◆WBC 1次ラウンドC組 日本4―3オーストラリア(8日・東京ドーム)

 第6回WBC1次ラウンド(R)が8日、行われ、日本はオーストラリアとの接戦を4―3で制し、C組1位で6大会連続の8強進出を決めた。1点を追う7回2死一塁、Rソックス・吉田正尚外野手(32)が2試合連発となる決勝の逆転2ラン。

3戦連続で「4番」を任された“WBC男”が、天皇ご一家が観戦された、国際大会60年ぶりの「天覧試合」で、日本を劇的勝利に導いた。9日は試合がなく、10日にC組全勝をかけチェコ戦に臨む。

 特別な夜に吉田が歴史の針を動かした。確信の歩みとともに、東京Dに歓喜の渦が広がった。天皇、皇后両陛下、長女・愛子さまが東京Dに来場。本塁後方から観戦された。プロが出場した試合では1966年11月6日、日米野球、全日本―ドジャース戦(後楽園)以来の天覧試合。実に60年ぶりとなる大きな意味を持つ試合を鮮やかな逆転2ランで彩った。

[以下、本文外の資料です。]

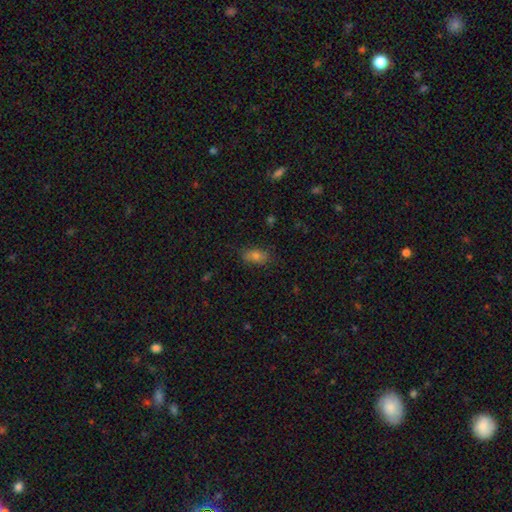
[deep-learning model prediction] A smooth galaxy with no disk features (70%) that is in between round and cigar-shaped (82%). Merging: none (78%).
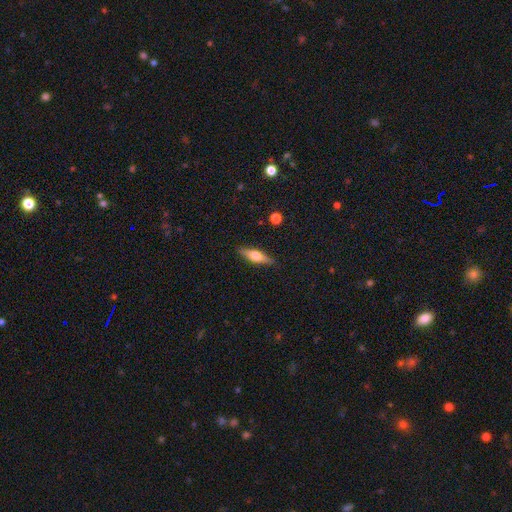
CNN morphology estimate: Overall: featured or disk (47%; smooth 46%). Merging: none (87%).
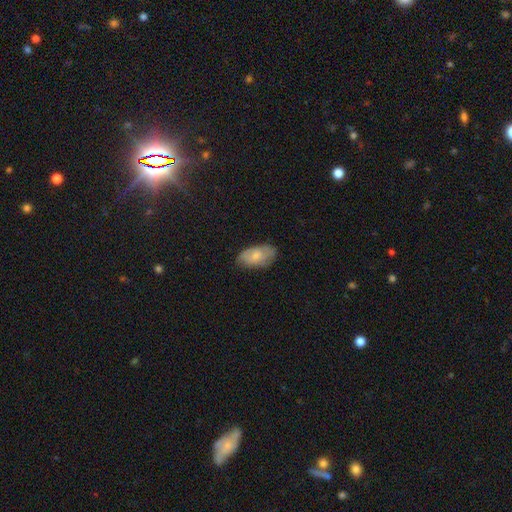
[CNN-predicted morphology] This appears to be a smooth galaxy with no disk features (65%) that is in between round and cigar-shaped (93%). Merging: none (67%).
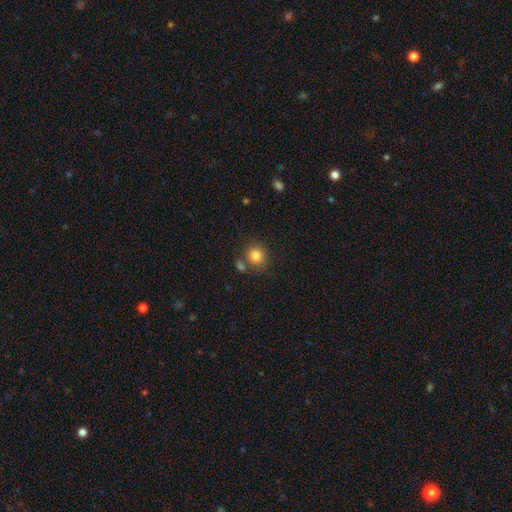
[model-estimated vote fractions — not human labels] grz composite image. It shows a smooth galaxy with no disk features (84%) that is round (86%). Merging: none (71%).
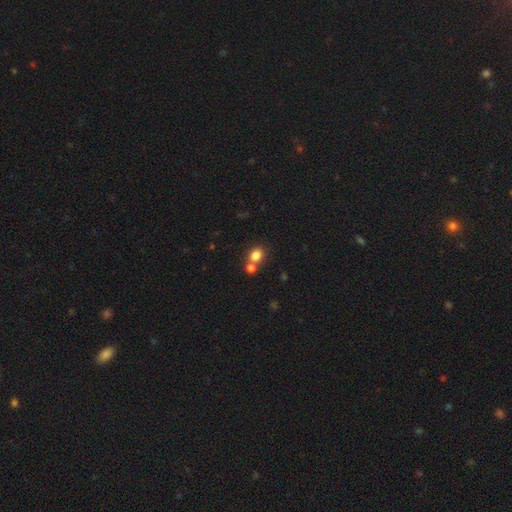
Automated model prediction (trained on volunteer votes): Smooth or featured? smooth (81%)
How rounded? round (60%)
Merging? none (55%)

 「勝ちゲームをしっかりと見せられたことは非常に良かったと思います」

 重苦しい展開を一振りで救った。6回まで無得点と打線が沈黙。1点を追う7回2死一塁で打席に入った。1ストライクからサイド左腕ケネディが投じた内角低めの129キロスライダーをすくい上げた。

見送ればボールかと思われる低めの球を右中間席に運ぶ芸術的な2ラン。試合前に「日本国民として素晴らしい日になるように必死でプレーしたい」と語った吉田が2試合連続アーチを放った。日本選手最多のWBC通算4発目。頼もしすぎる男が勝利の道先案内人となった。

 まさに伝説の再現だった。プロ野球初の天覧試合となった59年6月25日の巨人―阪神戦(後楽園)では「4番・三塁」で出場した巨人・長嶋茂雄が同点の9回にサヨナラ弾を放つなど2本塁打の大活躍。ミスター伝説のひとつとなった。日本の野球界を大きく発展させた長嶋氏について吉田は「一度お会いしたかった」と尊敬の念を抱く。67年前にミスターがアーチを放ったのは、午後9時10分だったが、吉田の逆転2ランが飛び出したのも同9時10分。天から見守ったミスターが力を与えてくれたのかもしれない。

 今大会3試合で打率5割、6打点をマークしている吉田の功績は侍ジャパンにとって大きい。大会史上最多の13打点をマークした23年の前回大会はメジャー挑戦1年目。

新たな環境への挑戦を見据えて、優先するケースが多いが出場を決断した。「何も分からないまま突っ走った。かなりつらかった」と本音を漏らす。そんな誰もが二の足を踏む強行軍で示した覚悟が確かな“道”をつくった。今大会は同じく主力の岡本と村上がメジャー移籍1年目ながら出場。吉田は「僕は意識してない」と語るが、井端監督は「道をつくった一人」と最大級の賛辞を贈る。吉田の姿が後輩たちの指針になっている。

 勝利後、天皇、皇后両陛下、長女・愛子さまが手を振られた。3連勝で1位通過での準々決勝進出が決まったが、まだまだ通過点。「難しい試合が続くけど、一戦必勝でやっていきたい」と見据えた吉田。“ミスターWBC男”の背中が一層映えた。(宮内 孝太)

◆日本のC組1位が決定 日本は10日のチェコ戦を残して1位が確定。

オーストラリアが9日の韓国戦に勝ち、日本がチェコ戦に敗れ、3勝1敗で並んだ場合、直接対決で日本が勝利しているため、日本がオーストラリアより上位になる。

記録メモ 吉田が7回に今大会2号となる逆転2ラン。WBCでは23年準々決勝のイタリア戦、準決勝のメキシコ戦で本塁打をマークし、これで通算4本塁打。大谷翔平(ドジャース)、多村仁(横)、筒香嘉智(D)、中田翔(日)と3発で並んでいたが、日本人単独最多となった。また、この一発が決勝打に。WBCでは23年の1次R韓国戦、同チェコ戦、準々決勝のイタリア戦に次いで自身4度目のV打となり、13、17年で通算4度の中田翔(日)と並びこちらも日本人最多だ。